Elle se tut, méditative. Nic revenait à la charge.

— Pourquoi le vaudou? Je n'y connais rien, mais cela me semble bourré de magie, de rituels étranges.

— Quand tu es satisfait d'un médecin, décides-tu de changer? Il en est de même pour ça. J'ai été élevée dans cette pratique, et je ne vois pas pourquoi je me convertirais à autre chose. Les rituels, la magie de ma religion parlent à mon âme, mon subconscient si tu préfères, mieux que d'autre. J'y puise le courage quand il s'échappe et l'espoir quand il s'estompe.

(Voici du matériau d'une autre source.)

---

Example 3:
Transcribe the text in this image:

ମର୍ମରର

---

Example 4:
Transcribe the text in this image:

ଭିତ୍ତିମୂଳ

Mes gris-gris m'ont souvent aidée à surmonter mes chagrins d'amour, mes angoisses aux examens et bien d'autres épreuves, comme d'autres se signent, croisent les doigts ou enfilent leur chemise rouge. N'en est-il pas de même avec les Chrétiens, par exemple? Et quand ils mangent et boivent la chair et le sang du Christ? Avoue que cela ressemblerait aussi à de la magie! Certes, mes croyances n'ont pas acquis les titres de noblesse de l'islam, du christianisme, du judaïsme, du shintô… mais, que m'importe puisqu'au delà du réel je ne connais rien qui puisse me permettre de juger comme une scientifique. Sauf, que pour moi, Dieu n'est pas quelque part au-dessus de nos têtes, voire en chacun de nous, mais partout, et cela est plus proche de la vérité à mon sens. Et puis, connais-tu une guerre de religion déclarée par les panthéistes ou les animistes?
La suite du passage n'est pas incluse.